Por otro lado está Libuše, una chica de la Praga de hoy día, cuenta Eva Díaz Pérez.

“Libuše es un personaje de hoy, una adolescente con una mirada curiosa sobre su ciudad, de la que está totalmente enamorada, pero que también se da cuenta de que ahora es una postal turística, querida por los visitantes, pero en la que si rascas un poco hay también toda una historia de horror, de opresión… igual que debajo de las alfombras de muchos lugares hermosos”.

Reinhard Heydrich
El lector descubre a la vez que Libuše la historia de la ciudad y de Europa a través de las vivencias de sus propios familiares en varios momentos clave, continúa explicando la autora.

“Cuenta la historia de su familia. Habla por ejemplo de su abuelo, que estuvo en la Guerra Civil española en las Brigadas Internacionales y luego vuelve a Checoslovaquia. Durante el comunismo sufre un proceso, represión… con este personaje podía contar todo lo que había pasado en Praga después de la ilusión del nacimiento de la nación cuando acabó la Gran Guerra. También hablo de partes de la Segunda Guerra Mundial, de la ‘Heydrichiáda’, cuando mataron en Praga a Reinhard Heydrich, hablo de Hitler, o de la dictadura comunista.”

Viena
Los otros dos protagonistas son vieneses. Uno es Klaus Werger, otro soldado de la Primera Guerra Mundial, pero austriaco, que hace crónicas de batallas.

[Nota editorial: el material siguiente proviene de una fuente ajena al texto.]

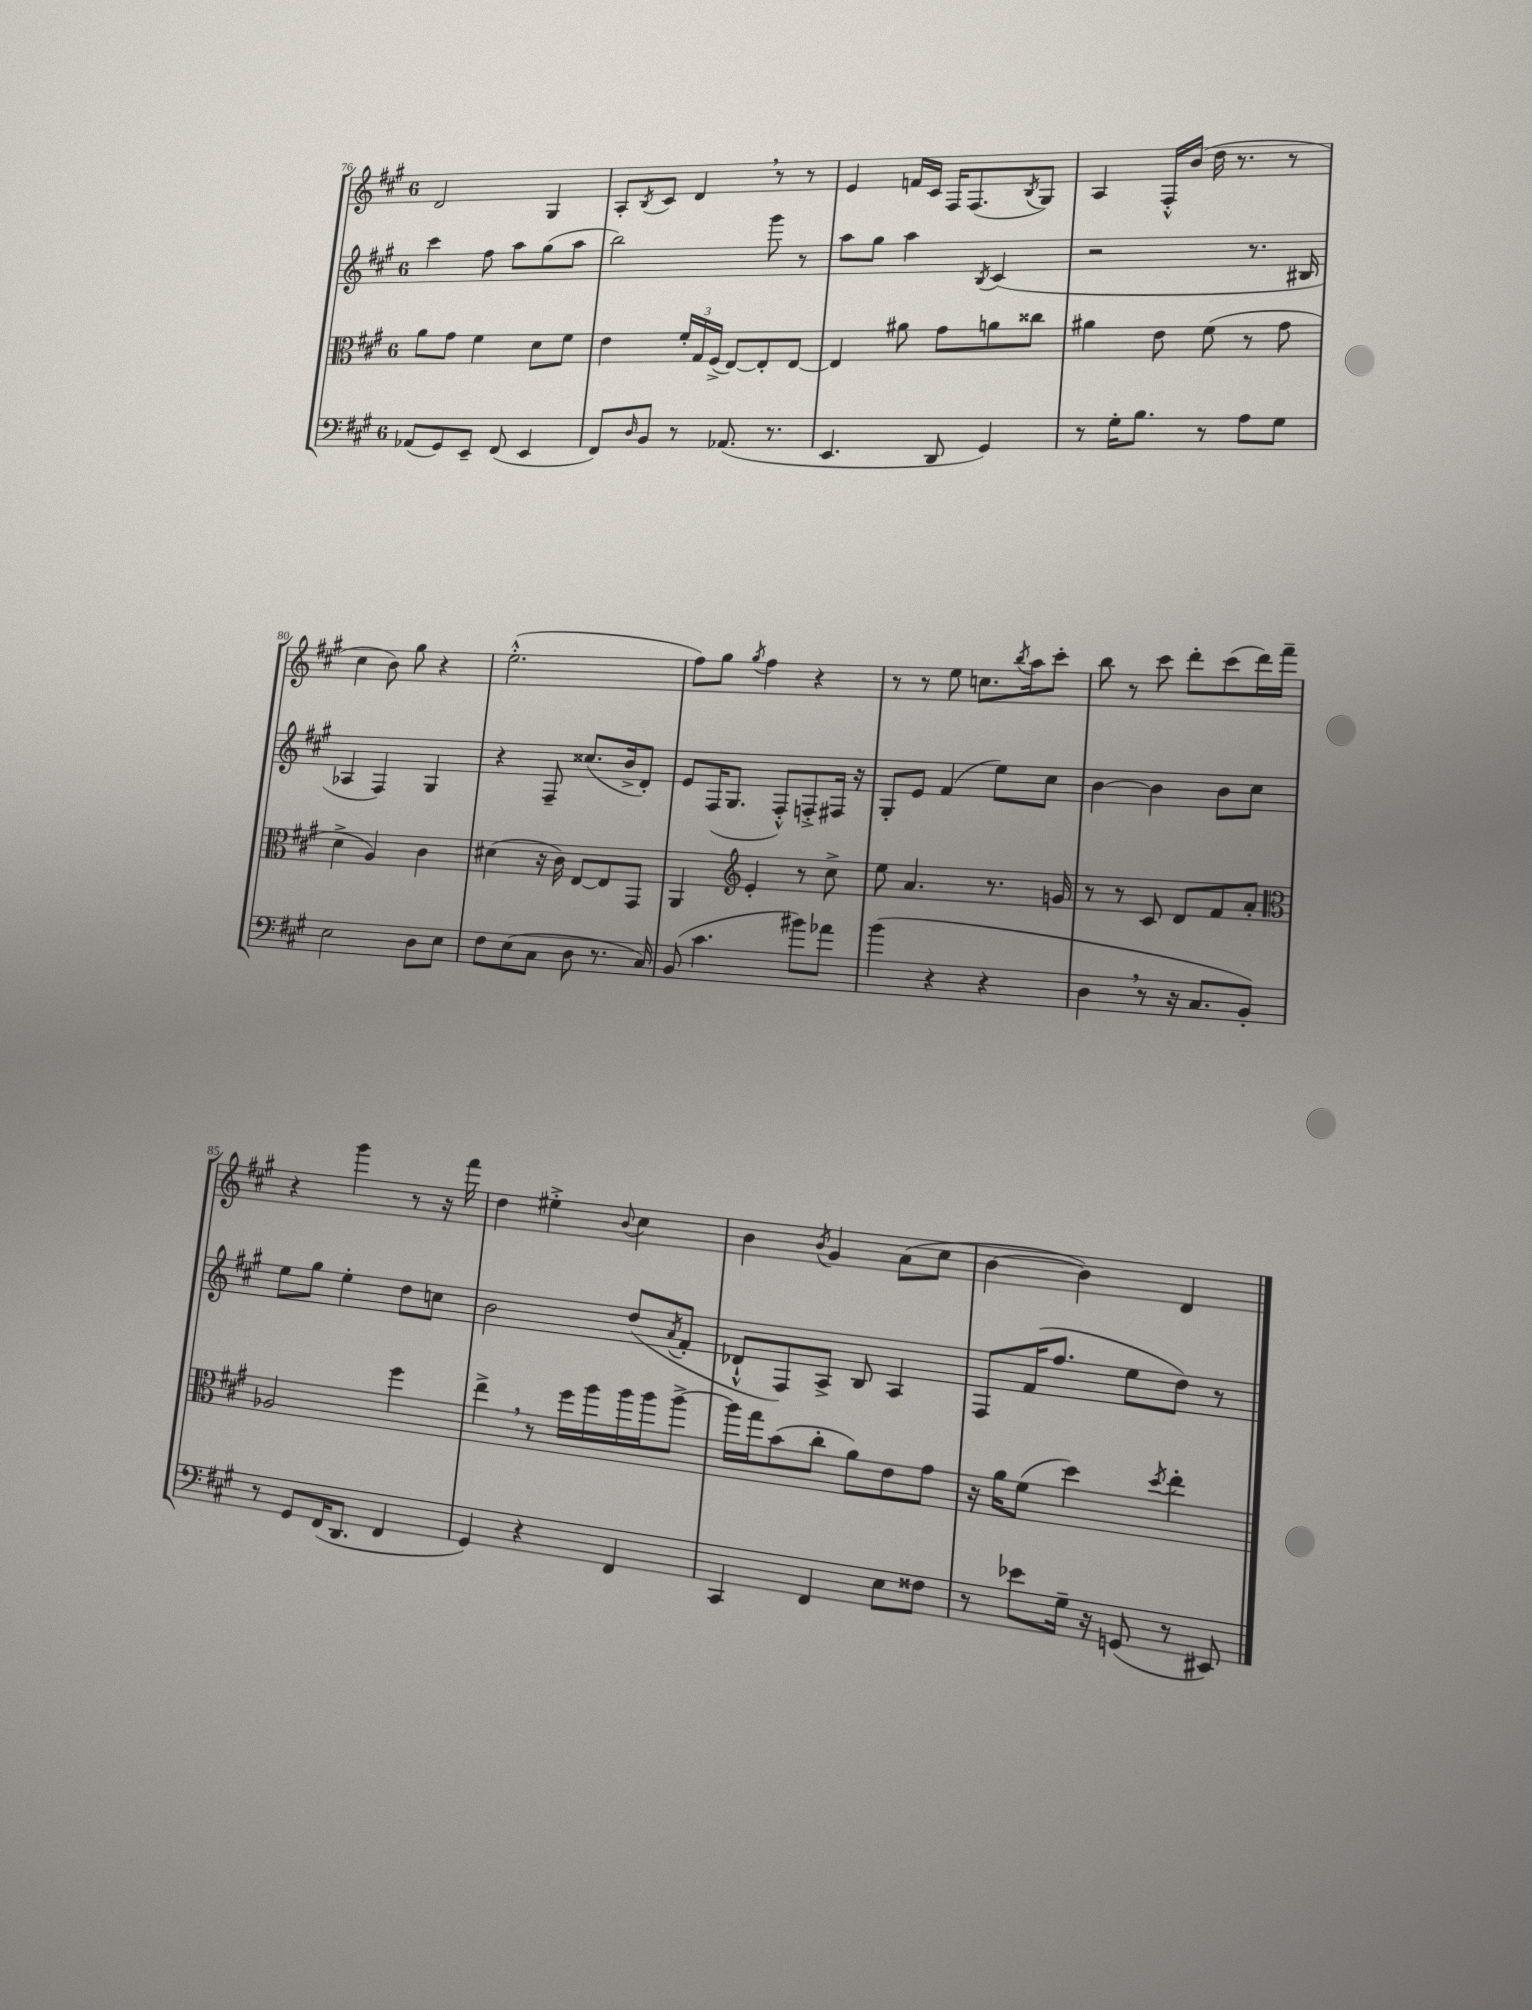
<<
\new StaffGroup <<
\new Staff = "s0" {
    \clef treble \key a \major \once \override Staff.TimeSignature.style = #'single-digit \time 6/8
    d'2 gis4 |
    a8-. \acciaccatura { b8 } cis'8 d'4 \breathe r8 r8 |
    e'4 f'16 cis'16 fis16 fis8.( \acciaccatura { b8 } gis8) |
    a4 fis16-.-^ b'16( d''16 r8. r8 |
    cis''4 b'8) gis''8 r4 |
    e''2.-.-^( |
    fis''8) gis''8 \acciaccatura { gis''8 } fis''4 r4 |
    r8 r8 e''8 c''8. \acciaccatura { b''8 } a''16 cis'''8-. |
    b''8 r8 cis'''8 d'''8-. cis'''8( d'''16) fis'''16-- |
    r4 gis'''4 r8 r16 fis'''16 |
    d''4 eis''4-.-> \appoggiatura { b'8 } cis''4 |
    b'4 \acciaccatura { b'8 } gis'4 a'8( cis''8 |
    b'4~ b'4) d'4 \bar "|." |
}
\new Staff = "s1" {
    \clef treble \key a \major \once \override Staff.TimeSignature.style = #'single-digit \time 6/8
    cis'''4 fis''8 a''8 gis''8( a''8 |
    b''2) gis'''8 r8 |
    a''8 gis''8 a''4 \acciaccatura { b8 } cis'4( |
    r2 r8. bis16 |
    aes4 fis4) gis4 |
    r4 fis8-- cisis''8.( b'16-> d'8-.) |
    e'8 fis16( gis8. fis8-.-^) f8-.-> fis16 r16 |
    gis8-. e'8 fis'4( e''8) cis''8 |
    b'4~ b'4 b'8 cis''8 |
    e''8 gis''8 e''4-. d''8 c''8 |
    b'2 d''8( \acciaccatura { a'8 } fis'8-. |
    des'8-!-^ fis8) a8-> b8 a4 |
    fis8 fis'16( fis''8. e''8 d''8) r8 \bar "|." |
}
\new Staff = "s2" {
    \clef alto \key a \major \once \override Staff.TimeSignature.style = #'single-digit \time 6/8
    a'8 gis'8 fis'4 d'8 fis'8 |
    e'4 \tuplet 3/2 { fis'16-. gis16 fis16->( } e8~) e8-. e8~ |
    e4 ais'8 gis'8 a'8 cisis''8 |
    ais'4 e'8 fis'8( r8 gis'8 |
    d'4-> a4) cis'4 |
    dis'4( r16 cis'16) e8~ e8 gis,8 |
    a,4 \clef treble e'4-. r8 cis''8-> |
    e''8 a'4. r8. g'16 |
    r8 r8 cis'8 d'8 fis'8 a'8-. |
    \clef alto aes2 fis''4 |
    e''4-> \breathe r8 fis''16 a''16 a''16 a''16 a''8~-> |
    a''16 gis''16 b'8( cis''8-. a'8) e'8 gis'8 |
    r16 a'16 fis'8( d''4) \acciaccatura { d''8 } e''4-. \bar "|." |
}
\new Staff = "s3" {
    \clef bass \key a \major \once \override Staff.TimeSignature.style = #'single-digit \time 6/8
    aes,8( gis,8) e,8-- fis,8( e,4 |
    fis,8) \grace { d16 } b,8 r8 aes,8.( r8. |
    e,4. d,8 gis,4) |
    r8 gis16-. b8. r8 a8 gis8 |
    e2 d8 e8 |
    fis8 e8( cis8 d8 r8. cis16) |
    b,8( cis'4. bis'8) aes'8 |
    b'4( r4 r4 |
    d4 \breathe r8 r16 cis8. b,8-.) |
    r8 gis,8 fis,16( d,8. fis,4 |
    gis,4) r4 fis,4 |
    cis,4 fis,4 e8 fisis8 |
    r8 ees'8 gis16-- r16 g,8( r8 eis,8) \bar "|." |
}
>>
>>
\layout { \context { \Score currentBarNumber = #76 } }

Es otro punto de vista sobre Verdún, al que se suma el del cuarto personaje principal, que visita el lugar en la actualidad.

“La contemplación del pasado donde hubo tanto horror desde el presente lo vemos a través de otro personaje, un austriaco que es Fritz, un artista que había pertenecido al movimiento del accionismo vienés, y que en la actualidad está preparando una obra artística de reflexión de memoria sobre la Gran Guerra. Él mismo va reflexionando a lo largo de la historia sobre cómo todo se va convirtiendo en un espectáculo del horror. Reflexiona sobre la batalla, sobre las guerras y su significado. Al mismo tiempo son reflexiones que él tiene sobre su propia vida y que tienen relación, por determinados azares, con otros personajes de la novela”.

En ‘El Sonámbulo de Verdún’, su autora ha querido además ser novedosa desde el punto de vista narrativo, explica.

“El narrador que cuenta la historia, un narrador omnisciente, interpela al lector constantemente, porque la novela intenta aportar algo nuevo dentro de la novela histórica, un género que creo que está bastante trasnochado, anquilosado… narrativamente es ciertamente ingenuo. Entonces yo quería darle una vuelta de tuerca e introducir una voz contemporánea pero dentro de una historia sobre el pasado, en una novela de época. Este narrador interpela al lector, le muestra las trampas narrativas que existe en este tipo de género, lo parodia, se ríe, es irónico con él y cuenta las cosas con escepticismo”.

La fascinación de Eva Díaz Pérez por Europa Central no terminará con ‘El Sonámbulo de Verdún’. La historia que ahora tiene en la cabeza para su próximo proyecto, avanza la autora, transcurre entre Venecia y Trieste, el enclave, hoy italiano, que sirve de puerta entre oriente y occidente en Europa, que se sitúa entre el mundo latino, germánico, eslavo, balcánico y mediterráneo.